Input:
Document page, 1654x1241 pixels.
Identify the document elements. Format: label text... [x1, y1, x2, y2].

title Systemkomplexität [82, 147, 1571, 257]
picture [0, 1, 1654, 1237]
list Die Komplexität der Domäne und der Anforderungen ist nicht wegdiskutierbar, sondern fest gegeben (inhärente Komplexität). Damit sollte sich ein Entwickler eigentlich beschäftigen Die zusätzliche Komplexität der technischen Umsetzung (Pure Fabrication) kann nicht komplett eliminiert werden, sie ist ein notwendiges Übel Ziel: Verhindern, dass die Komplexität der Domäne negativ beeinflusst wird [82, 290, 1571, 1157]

---

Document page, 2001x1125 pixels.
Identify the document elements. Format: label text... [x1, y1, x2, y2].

---

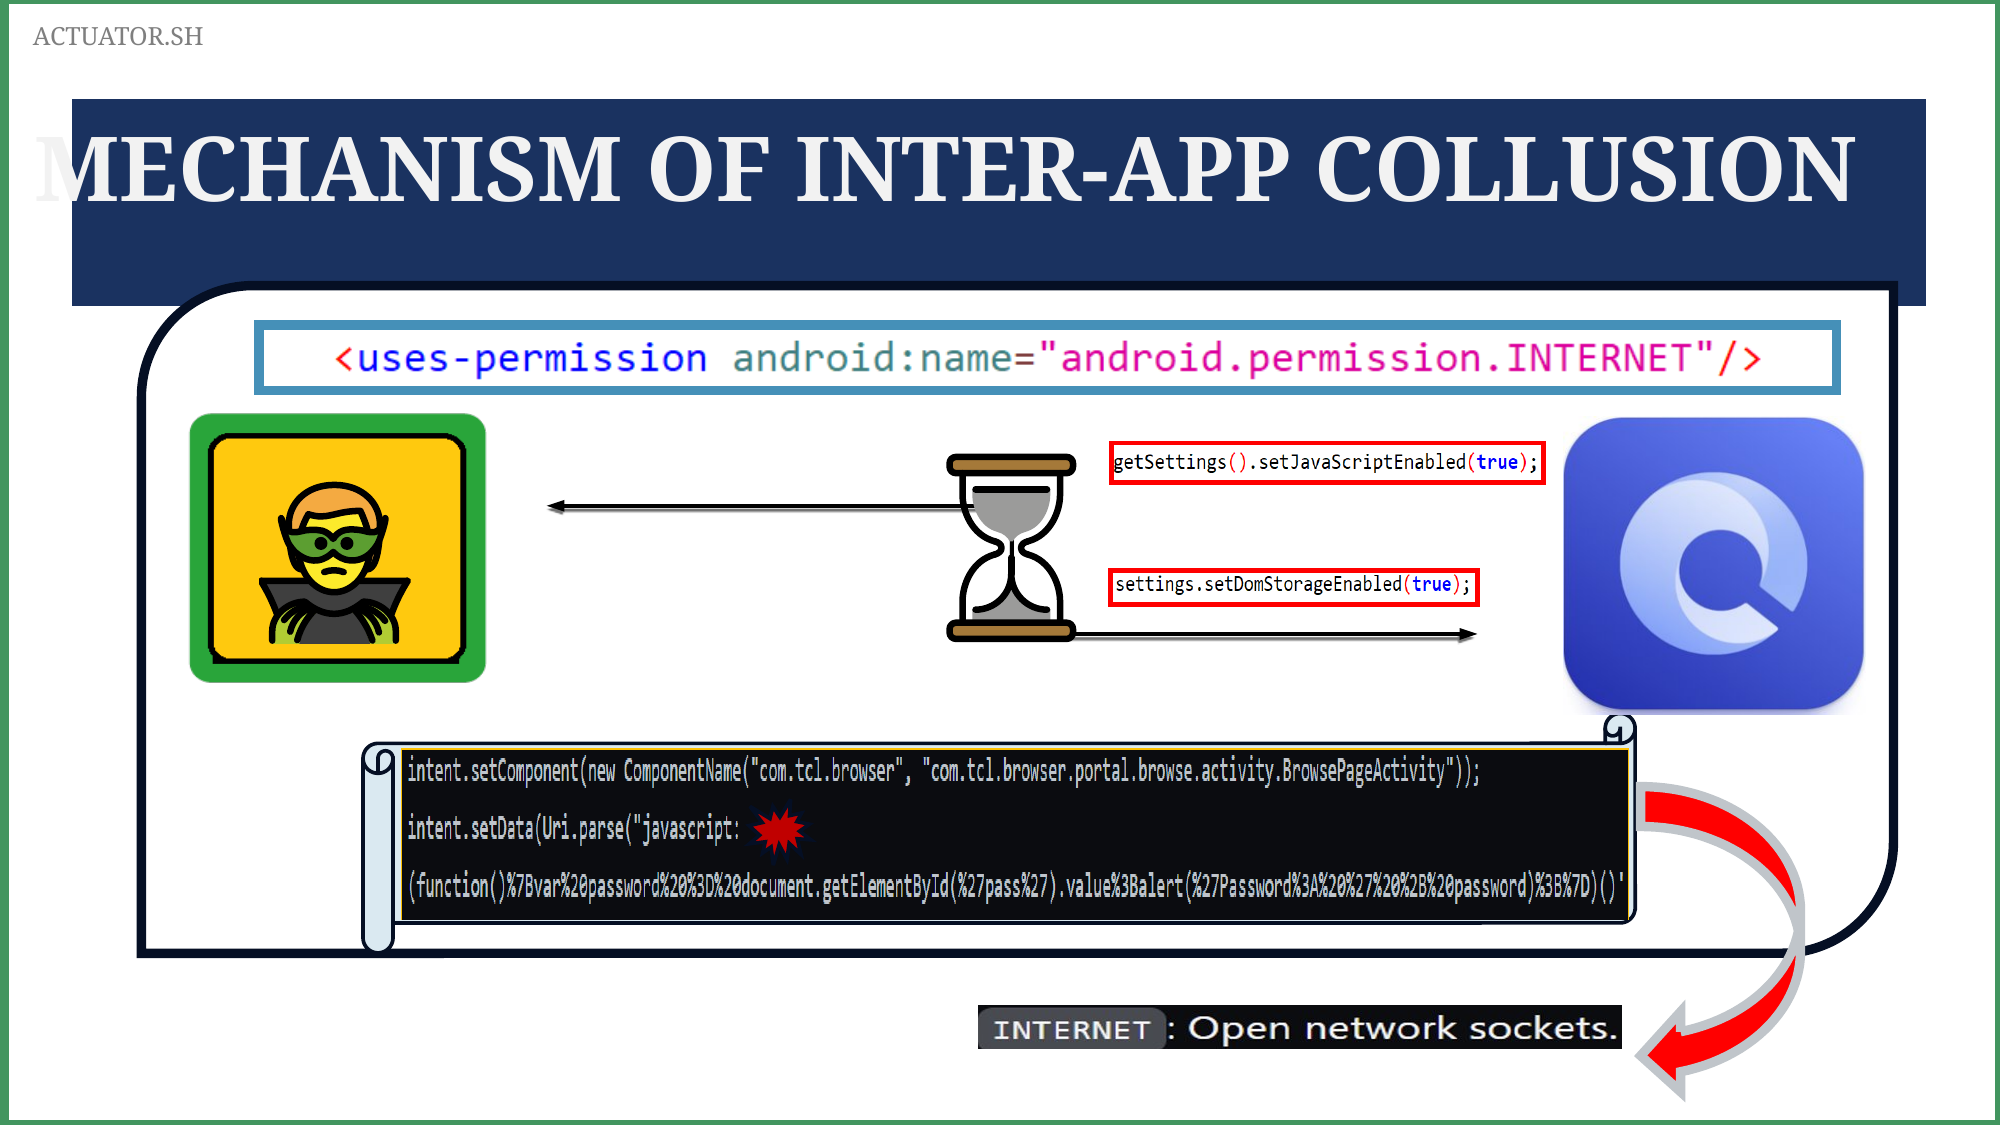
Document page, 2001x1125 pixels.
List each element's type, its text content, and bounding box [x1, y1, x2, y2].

What the task requires:
Render the material from the line containing "Document page, 1654x1241 pixels." through the line containing "picture [0, 1, 1654, 1237]", both included, as a numbered list, leaving out any blank lines.

The reply:
1. Document page, 1654x1241 pixels.
2. Identify the document elements. Format: label text... [x1, y1, x2, y2].
3. title Systemkomplexität [82, 147, 1571, 257]
4. picture [0, 1, 1654, 1237]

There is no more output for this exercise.